5.2.2. Voorts is de Raad met de rechtbank van oordeel dat in het onderhavige geval geen sprake is van schending van het in artikel 6 van het EVRM gewaarborgde beginsel van een eerlijk proces dan wel van schending van het - eveneens in artikel 6 van het EVRM gewaarborgde - beginsel van equality of arms. De Raad verwijst daartoe naar zijn uitspraak van 24 december 2008, LJN BG9468 en de in die uitspraak vermelde jurisprudentie.
5.2.3. Uit het voorgaande volgt dat de Raad geen aanknopingspunten ziet voor het benoemen van een onafhankelijke deskundige, zoals was verzocht namens appellante.

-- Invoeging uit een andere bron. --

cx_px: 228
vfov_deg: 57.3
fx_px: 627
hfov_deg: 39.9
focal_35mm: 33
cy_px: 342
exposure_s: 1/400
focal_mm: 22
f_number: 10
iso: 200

5.3. Tevens is de Raad met de rechtbank van oordeel dat het bestreden besluit op een voldoende arbeidskundige grondslag berust. Met de in beroep overgelegde arbeidskundige rapporten van 2 maart en 7 mei 2007, in samenhang bezien met het arbeidskundige rapport van 1 november 2006, heeft het Uwv genoegzaam toegelicht waarom de aan de schatting ten grondslag gelegde functies van machinaal metaalbewerker (sbc-code 264122), productiemedewerker textiel, geen kleding (sbc-code 272043) en samensteller metaalwaren (sbc-code 264140) voor appellante in medisch opzicht geschikt te achten zijn. De in hoger beroep overgelegde arbeidskundige rapportage van 18 februari 2009 geeft een nadere verduidelijking van hetgeen reeds in het rapport van 7 mei 2007 door het Uwv was toegelicht inzake het kortcyclisch buigen in de functie productiemedewerker textiel, geen kleding.
5.4. Uit het vorenstaande volgt dat het hoger beroep niet slaagt en dat de aangevallen uitspraak, voor zover aangevochten, dient te worden bevestigd.

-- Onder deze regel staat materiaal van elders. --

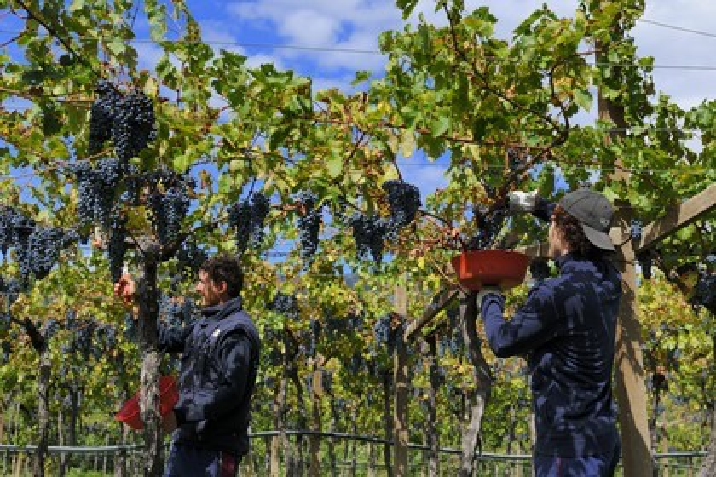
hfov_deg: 34.5
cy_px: 238
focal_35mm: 58
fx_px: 1153
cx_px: 358
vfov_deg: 23.4
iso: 200
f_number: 9
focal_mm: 58
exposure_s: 1/250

6. De Raad ziet ten slotte geen aanleiding voor een veroordeling van een partij in de proceskosten van een andere partij.
De Centrale Raad van Beroep,
Bevestigt de aangevallen uitspraak, voor zover aangevochten.
Deze uitspraak is gedaan door C.W.J. Schoor als voorzitter en J.P.M. Zeijen en A.T. de Kwaasteniet als leden. De beslissing is, in tegenwoordigheid van R. Benza als griffier, uitgesproken in het openbaar op 5 juni 2009.